Sometimes Just the Sky is a 2018 studio album by American country musician Mary Chapin Carpenter featuring re-recorded songs from earlier in her career, with one track from each of her previous studio albums and a new title track. It has received positive reviews from critics and was commercially successful, placing on several charts, and topping Official Americana Albums Chart in the United Kingdom.

Recording and release
The album was recorded live in studio at Real World Studios and was accompanied by a tour celebrating 30 years of Carpenter's recording career. Carpenter set about to make the new recordings by choosing songs that were not hits of hers and that she also had not recorded on her 2014 orchestral album Songs from the Movie, which saw 10 cuts from her career reintepreted.

Reception
The editorial staff of AllMusic Guide scored Sometimes Just the Sky 3.5 out of five stars, with reviewer Mark Deming comparing this to Songs from the Movie; he considers this re-recorded material to have "a strong enough personality of its own that it avoids this pitfall" of being weaker than the originals or unable to stand on its own as a musical statement. Jim Hynes of Glide Magazine rated this release a nine out of 10, writing that fans can enjoy "intense listening" to the instrumentation and sometimes radical reinterpretations of Carpenter's songs, summing up that "there’s more than enough to savor here" while waiting for an album of new material.

————————

■ QUESTIONS ON THE MATERIAL ■
1. In the text about the album, where was the album recorded?
2. Please copy the text about the album word for word, from "Sometimes Just the Sky is" to "her career reintepreted.".
The rows aren't needed for any of this.

Dataset entries:
————————

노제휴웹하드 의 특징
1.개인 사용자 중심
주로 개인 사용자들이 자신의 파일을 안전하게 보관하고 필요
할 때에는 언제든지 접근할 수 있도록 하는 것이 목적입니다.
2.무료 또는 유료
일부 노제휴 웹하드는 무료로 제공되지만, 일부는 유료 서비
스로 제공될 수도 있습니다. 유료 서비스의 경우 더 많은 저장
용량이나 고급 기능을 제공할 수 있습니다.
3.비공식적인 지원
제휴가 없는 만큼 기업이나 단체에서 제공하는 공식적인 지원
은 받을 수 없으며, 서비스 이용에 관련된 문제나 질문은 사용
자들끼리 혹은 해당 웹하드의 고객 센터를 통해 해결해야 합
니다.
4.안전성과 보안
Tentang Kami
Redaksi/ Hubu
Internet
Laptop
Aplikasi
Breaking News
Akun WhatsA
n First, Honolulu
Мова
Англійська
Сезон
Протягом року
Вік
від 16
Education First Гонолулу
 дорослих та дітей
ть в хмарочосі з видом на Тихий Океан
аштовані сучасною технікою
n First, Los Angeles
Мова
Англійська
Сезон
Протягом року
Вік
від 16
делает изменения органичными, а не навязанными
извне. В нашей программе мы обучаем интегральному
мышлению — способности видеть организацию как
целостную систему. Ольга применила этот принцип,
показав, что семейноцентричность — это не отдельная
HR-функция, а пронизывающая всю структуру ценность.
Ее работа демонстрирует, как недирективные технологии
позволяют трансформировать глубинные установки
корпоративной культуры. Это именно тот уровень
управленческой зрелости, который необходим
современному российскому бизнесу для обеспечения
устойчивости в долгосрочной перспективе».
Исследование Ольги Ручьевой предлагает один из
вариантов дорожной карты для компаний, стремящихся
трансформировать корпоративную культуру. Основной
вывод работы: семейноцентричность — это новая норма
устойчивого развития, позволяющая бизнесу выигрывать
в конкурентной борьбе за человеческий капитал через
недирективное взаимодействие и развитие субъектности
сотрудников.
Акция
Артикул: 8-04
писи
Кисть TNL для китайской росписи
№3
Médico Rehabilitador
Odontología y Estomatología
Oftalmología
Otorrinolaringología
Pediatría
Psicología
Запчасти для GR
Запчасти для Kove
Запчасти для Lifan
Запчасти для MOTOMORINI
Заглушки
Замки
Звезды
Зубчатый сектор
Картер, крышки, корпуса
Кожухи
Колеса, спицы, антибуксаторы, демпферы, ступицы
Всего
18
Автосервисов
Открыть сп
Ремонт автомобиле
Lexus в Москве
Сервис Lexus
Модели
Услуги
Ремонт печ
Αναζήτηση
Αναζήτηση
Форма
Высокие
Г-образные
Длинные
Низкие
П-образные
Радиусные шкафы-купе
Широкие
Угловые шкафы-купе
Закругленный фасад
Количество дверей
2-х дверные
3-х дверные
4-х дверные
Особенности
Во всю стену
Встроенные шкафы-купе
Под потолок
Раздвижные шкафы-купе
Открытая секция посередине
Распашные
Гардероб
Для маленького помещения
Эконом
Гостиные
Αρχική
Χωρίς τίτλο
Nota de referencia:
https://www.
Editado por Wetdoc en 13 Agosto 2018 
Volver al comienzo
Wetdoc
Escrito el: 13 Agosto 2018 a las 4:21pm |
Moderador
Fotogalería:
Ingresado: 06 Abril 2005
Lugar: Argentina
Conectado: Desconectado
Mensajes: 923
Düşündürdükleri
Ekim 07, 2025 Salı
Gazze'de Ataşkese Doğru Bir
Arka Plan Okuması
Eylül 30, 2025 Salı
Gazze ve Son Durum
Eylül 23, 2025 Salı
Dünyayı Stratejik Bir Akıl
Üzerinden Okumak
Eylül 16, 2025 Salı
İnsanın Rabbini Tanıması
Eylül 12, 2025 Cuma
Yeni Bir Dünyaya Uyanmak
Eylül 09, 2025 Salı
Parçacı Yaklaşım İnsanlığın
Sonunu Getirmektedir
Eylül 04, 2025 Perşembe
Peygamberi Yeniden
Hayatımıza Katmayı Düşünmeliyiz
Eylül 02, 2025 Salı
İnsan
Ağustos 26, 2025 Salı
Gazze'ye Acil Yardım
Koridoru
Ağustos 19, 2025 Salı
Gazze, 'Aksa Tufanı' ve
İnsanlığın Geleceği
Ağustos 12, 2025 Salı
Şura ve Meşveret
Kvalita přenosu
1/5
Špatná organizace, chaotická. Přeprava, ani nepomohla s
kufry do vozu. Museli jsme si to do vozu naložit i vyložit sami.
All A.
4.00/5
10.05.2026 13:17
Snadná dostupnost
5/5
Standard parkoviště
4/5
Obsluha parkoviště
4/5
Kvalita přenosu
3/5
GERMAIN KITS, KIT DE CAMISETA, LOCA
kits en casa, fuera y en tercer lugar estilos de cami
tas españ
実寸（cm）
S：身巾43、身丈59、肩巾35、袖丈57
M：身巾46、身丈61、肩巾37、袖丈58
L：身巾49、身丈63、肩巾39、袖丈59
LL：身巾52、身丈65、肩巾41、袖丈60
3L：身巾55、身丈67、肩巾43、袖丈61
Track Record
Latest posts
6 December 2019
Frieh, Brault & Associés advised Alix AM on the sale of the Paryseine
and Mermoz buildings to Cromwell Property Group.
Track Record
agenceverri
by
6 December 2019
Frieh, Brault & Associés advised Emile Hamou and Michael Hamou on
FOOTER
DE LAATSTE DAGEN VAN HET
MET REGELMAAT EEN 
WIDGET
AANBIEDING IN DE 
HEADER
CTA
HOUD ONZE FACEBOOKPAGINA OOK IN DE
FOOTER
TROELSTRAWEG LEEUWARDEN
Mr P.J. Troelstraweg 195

————————

■ ACTIVITY ANSWERS ■
1. It was recorded live in studio at Real World Studios.

2.
Sometimes Just the Sky is a 2018 studio album by American country musician Mary Chapin Carpenter featuring re-recorded songs from earlier in her career, with one track from each of her previous studio albums and a new title track. It has received positive reviews from critics and was commercially successful, placing on several charts, and topping Official Americana Albums Chart in the United Kingdom.

Recording and release
The album was recorded live in studio at Real World Studios and was accompanied by a tour celebrating 30 years of Carpenter's recording career. Carpenter set about to make the new recordings by choosing songs that were not hits of hers and that she also had not recorded on her 2014 orchestral album Songs from the Movie, which saw 10 cuts from her career reintepreted.